**Texto fuente:**
┄┄┄┄┄┄

Denuncian entidades dominicanas inoperantes en Nueva York

NUEVA YORK.– La ciudad concentra la mayor diáspora de la República Dominicana en el mundo. Más de 800 mil quisqueyanos residen entre el Bronx, Washington Heights y Brooklyn. Ese peso demográfico y económico debería traducirse en servicios consulares y diplomáticos eficientes. No ocurre.

El Estado dominicano mantiene en Nueva York una estructura amplia: consulado general, oficinas del Instituto de Dominicanos en el Exterior, dependencias de cultura, turismo, ProDominicana, el Banco de Reservas y delegaciones de distintos ministerios que, en muchos casos, resultan poco identificables para la comunidad.

Sin embargo, numerosos cargos existen más en los organigramas que en la realidad cotidiana.

TRES SÍNTOMAS DE LA DISFUNCIONALIDAD

Duplicidad sin resultados.
Varias oficinas aseguran atender a la diáspora, pero trámites básicos como renovar un pasaporte o solicitar un acta de nacimiento continúan tomando semanas. Ante la ineficiencia, muchos ciudadanos recurren a gestores privados. El resultado: se paga doble, con impuestos en el país y con costos adicionales en el exterior.

Clientelismo sobre servicio.
Una parte importante de los nombramientos responde a compromisos políticos. Funcionarios sin experiencia consular, sin dominio del idioma o sin una agenda clara terminan ocupando posiciones cuya función real dista de servir a la comunidad.

Ausencia en lo esencial.

┄┄┄┄┄┄

**Sección de datos:**

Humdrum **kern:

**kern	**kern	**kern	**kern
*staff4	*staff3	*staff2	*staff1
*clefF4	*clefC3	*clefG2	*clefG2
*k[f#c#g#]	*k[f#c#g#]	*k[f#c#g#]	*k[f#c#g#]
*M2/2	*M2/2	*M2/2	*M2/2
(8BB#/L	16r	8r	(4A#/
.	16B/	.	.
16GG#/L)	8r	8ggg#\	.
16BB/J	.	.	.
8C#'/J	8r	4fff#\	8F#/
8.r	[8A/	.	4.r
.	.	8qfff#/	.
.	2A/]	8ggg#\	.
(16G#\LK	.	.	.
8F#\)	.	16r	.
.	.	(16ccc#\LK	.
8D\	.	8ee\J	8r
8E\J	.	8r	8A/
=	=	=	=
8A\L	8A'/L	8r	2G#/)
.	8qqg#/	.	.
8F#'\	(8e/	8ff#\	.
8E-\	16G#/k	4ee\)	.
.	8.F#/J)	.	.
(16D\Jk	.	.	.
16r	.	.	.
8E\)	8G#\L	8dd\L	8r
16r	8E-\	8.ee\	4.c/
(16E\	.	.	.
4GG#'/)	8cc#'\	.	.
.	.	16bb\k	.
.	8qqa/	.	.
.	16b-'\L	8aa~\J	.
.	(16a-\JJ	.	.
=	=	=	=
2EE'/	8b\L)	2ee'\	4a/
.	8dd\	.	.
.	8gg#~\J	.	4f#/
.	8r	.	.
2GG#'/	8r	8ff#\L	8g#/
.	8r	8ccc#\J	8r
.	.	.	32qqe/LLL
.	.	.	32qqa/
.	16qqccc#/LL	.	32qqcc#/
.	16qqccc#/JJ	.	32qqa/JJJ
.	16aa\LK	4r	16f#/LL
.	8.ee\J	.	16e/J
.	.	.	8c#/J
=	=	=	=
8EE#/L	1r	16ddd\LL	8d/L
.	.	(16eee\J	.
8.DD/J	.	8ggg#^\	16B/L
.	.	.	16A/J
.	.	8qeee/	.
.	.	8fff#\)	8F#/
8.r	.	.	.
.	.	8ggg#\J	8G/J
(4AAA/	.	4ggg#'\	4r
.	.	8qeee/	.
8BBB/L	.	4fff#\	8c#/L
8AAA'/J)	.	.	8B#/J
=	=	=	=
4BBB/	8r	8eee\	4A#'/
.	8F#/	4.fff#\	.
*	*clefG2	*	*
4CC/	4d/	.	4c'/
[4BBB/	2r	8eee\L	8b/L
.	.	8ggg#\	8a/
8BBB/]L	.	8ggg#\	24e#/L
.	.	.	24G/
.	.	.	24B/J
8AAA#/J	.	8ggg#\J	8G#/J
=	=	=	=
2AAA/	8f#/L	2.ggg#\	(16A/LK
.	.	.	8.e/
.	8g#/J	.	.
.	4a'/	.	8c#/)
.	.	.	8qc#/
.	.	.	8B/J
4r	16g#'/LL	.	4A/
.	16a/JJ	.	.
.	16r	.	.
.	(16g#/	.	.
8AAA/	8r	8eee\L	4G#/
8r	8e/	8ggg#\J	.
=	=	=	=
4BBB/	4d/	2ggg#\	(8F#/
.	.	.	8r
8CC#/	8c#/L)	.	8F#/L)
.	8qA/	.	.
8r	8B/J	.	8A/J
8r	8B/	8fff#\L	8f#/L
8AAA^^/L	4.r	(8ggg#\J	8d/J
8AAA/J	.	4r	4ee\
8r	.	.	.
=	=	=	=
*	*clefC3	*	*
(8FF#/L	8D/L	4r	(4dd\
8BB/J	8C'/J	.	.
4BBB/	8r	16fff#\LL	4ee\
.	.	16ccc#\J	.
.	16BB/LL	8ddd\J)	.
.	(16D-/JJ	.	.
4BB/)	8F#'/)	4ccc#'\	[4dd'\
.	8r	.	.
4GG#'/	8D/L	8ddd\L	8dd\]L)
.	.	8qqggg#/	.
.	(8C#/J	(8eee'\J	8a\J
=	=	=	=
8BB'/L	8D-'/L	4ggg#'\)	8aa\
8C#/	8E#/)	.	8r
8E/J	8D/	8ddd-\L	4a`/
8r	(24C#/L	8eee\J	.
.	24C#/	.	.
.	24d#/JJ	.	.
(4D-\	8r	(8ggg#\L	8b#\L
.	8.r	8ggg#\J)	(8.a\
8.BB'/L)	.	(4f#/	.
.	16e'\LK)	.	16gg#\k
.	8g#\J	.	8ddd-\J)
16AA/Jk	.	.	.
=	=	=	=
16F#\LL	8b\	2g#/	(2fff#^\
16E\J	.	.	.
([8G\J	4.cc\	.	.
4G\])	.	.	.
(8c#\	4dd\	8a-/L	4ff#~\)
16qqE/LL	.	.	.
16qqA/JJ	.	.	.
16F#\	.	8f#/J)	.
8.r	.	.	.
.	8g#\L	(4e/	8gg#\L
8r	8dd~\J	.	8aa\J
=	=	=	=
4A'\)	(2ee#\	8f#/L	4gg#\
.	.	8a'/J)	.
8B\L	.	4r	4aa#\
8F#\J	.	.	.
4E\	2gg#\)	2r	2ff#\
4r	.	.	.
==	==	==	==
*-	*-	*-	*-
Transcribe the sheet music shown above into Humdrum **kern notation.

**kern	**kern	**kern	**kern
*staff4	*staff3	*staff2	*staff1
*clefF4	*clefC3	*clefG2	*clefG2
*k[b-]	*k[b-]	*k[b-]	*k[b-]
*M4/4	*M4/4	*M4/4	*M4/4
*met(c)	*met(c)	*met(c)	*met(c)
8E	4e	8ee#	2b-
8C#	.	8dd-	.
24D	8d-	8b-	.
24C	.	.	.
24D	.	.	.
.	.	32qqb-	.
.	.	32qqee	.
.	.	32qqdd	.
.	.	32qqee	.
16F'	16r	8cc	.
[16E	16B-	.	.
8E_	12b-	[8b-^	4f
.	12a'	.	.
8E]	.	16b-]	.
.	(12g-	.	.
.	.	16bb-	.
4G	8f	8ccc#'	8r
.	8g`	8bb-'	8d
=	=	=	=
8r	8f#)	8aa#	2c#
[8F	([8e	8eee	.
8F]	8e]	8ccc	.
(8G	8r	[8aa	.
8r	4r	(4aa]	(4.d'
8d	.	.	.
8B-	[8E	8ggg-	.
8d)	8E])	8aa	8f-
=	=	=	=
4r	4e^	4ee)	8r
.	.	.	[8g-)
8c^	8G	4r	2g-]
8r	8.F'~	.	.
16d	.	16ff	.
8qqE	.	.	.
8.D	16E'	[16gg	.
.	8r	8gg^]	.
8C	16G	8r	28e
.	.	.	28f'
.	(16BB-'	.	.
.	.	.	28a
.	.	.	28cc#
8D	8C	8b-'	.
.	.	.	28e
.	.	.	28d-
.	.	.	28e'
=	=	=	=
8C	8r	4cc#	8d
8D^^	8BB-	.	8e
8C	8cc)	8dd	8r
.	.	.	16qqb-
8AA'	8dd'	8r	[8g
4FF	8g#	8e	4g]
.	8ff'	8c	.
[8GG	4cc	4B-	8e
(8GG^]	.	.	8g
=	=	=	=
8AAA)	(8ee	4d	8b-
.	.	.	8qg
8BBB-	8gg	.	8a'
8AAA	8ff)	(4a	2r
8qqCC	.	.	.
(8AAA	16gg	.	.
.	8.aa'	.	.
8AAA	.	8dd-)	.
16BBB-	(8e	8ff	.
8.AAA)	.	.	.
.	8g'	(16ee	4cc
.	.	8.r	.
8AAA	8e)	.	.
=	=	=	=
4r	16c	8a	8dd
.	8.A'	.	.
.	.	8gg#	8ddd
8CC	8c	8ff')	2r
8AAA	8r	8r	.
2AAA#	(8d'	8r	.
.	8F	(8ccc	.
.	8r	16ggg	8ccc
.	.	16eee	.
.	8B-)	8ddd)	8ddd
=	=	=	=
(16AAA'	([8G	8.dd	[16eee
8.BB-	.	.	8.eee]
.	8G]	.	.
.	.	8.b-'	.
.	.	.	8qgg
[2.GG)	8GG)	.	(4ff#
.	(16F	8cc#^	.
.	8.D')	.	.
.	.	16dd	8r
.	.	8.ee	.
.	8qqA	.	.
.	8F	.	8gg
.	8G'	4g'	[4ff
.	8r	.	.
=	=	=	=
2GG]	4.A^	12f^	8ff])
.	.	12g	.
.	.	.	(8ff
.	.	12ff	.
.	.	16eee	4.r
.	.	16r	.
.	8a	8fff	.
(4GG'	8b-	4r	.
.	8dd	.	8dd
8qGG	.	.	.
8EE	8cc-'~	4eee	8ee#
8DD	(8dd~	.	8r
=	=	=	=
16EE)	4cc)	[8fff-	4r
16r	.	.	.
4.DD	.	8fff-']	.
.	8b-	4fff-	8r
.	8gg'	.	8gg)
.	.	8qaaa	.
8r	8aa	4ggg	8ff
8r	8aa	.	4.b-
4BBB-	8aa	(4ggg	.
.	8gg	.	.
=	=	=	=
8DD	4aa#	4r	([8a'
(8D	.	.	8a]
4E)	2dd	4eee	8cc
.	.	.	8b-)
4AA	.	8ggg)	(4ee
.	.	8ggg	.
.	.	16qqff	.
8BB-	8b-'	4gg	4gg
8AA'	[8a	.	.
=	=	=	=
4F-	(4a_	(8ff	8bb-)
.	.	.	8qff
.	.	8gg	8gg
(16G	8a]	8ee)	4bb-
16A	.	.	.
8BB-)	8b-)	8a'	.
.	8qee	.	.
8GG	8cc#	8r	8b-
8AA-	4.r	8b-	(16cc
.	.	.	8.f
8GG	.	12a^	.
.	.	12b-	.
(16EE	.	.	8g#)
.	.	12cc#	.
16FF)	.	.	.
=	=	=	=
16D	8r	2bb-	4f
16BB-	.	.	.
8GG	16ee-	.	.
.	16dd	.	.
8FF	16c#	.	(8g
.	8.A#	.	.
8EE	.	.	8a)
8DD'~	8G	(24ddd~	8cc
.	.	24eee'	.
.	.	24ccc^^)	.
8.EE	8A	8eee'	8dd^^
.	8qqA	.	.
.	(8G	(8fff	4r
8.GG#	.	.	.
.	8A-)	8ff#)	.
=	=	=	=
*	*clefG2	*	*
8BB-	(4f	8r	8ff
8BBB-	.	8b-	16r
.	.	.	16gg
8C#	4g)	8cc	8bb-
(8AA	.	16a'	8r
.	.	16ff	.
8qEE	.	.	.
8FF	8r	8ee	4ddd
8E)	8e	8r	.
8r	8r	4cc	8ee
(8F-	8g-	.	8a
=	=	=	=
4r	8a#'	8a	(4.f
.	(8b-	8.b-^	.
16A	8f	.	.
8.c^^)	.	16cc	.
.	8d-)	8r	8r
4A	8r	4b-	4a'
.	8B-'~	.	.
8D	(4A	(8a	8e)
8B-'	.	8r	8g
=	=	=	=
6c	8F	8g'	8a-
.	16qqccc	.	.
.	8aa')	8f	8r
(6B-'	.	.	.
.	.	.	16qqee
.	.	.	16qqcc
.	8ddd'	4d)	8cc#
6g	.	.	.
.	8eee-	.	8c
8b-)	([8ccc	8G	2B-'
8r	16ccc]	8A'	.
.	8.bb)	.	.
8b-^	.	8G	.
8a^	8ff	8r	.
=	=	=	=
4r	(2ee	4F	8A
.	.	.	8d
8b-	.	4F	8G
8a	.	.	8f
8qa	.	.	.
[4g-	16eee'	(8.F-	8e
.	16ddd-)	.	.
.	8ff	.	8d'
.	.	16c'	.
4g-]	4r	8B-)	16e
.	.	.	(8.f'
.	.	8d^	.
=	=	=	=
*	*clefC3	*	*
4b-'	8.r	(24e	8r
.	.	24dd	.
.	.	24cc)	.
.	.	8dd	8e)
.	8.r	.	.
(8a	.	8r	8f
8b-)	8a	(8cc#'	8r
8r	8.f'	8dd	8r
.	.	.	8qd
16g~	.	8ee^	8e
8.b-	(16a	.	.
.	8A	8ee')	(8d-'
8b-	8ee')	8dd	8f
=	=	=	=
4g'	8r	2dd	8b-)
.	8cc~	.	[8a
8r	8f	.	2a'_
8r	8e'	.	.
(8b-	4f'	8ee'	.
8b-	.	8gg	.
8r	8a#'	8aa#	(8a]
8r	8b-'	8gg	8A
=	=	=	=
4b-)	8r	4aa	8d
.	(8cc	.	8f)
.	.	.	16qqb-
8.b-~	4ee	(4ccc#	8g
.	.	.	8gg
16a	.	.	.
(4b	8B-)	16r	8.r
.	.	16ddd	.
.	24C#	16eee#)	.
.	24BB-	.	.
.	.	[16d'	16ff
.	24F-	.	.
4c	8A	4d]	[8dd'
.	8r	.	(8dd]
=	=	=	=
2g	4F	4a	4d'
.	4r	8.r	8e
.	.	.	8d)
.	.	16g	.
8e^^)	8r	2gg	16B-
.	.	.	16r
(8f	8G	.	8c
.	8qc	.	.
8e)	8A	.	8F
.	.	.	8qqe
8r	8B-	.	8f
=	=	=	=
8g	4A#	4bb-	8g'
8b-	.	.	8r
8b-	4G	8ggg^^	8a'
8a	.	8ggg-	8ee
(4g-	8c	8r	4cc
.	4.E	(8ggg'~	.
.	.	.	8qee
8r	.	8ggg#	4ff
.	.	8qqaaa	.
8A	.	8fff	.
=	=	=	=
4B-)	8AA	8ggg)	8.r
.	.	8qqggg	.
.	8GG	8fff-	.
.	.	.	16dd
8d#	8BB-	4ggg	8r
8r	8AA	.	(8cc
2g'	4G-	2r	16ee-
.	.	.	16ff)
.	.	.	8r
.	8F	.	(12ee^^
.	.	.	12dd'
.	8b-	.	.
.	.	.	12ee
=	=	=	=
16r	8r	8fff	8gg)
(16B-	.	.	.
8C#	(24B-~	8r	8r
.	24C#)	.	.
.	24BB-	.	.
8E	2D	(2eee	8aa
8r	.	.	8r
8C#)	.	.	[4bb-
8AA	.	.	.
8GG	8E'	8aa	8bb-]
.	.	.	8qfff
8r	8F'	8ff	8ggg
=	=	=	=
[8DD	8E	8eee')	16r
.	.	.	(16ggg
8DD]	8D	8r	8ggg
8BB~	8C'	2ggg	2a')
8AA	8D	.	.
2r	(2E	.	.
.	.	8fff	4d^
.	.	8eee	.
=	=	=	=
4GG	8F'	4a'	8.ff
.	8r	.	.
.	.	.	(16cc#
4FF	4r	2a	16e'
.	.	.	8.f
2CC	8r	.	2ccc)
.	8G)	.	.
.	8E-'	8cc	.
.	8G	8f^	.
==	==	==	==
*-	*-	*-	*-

┄┄┄┄┄┄

**Instrucciones de tareas:**
[a] Indica cuántos dominicanos residen en Nueva York según el artículo sobre las entidades dominicanas en esa ciudad.
[b] Prosigue el artículo sobre las entidades dominicanas en Nueva York a partir del subtítulo "Ausencia en lo esencial.", con que termina.
Las filas son un material aparte del artículo.

**Respuestas:**
[a] Más de 800 mil dominicanos residen entre el Bronx, Washington Heights y Brooklyn.

[b]
La diáspora enfrenta situaciones complejas: deportaciones, desalojos, fraudes migratorios y problemas de salud mental. Sin embargo, la asistencia institucional resulta limitada. La presencia oficial se hace visible en actos públicos, pero escasa cuando se requiere apoyo en tribunales o gestiones críticas.

El argumento de “representación” que suele esgrimir el gobierno pierde fuerza cuando no se traduce en resultados concretos. Cada cargo implica un costo: salarios, viáticos, alquileres y logística, financiados con recursos públicos.

¿QUÉ HACER?

Auditoría de funciones.
Transparentar el trabajo de cada oficina mediante indicadores claros: casos atendidos, servicios prestados, resultados obtenidos.

Unificación de servicios.
Crear un centro integral que concentre trámites y reduzca la dispersión institucional.

Profesionalización consular.
Separar la función diplomática de intereses partidarios, estableciendo concursos y evaluaciones para los cargos.

La diáspora no demanda privilegios, sino eficiencia. Mientras la estructura no sea reformada, persistirá la percepción de que los dominicanos en el exterior son valorados por sus remesas y votos, pero no por su derecho a recibir servicios dignos.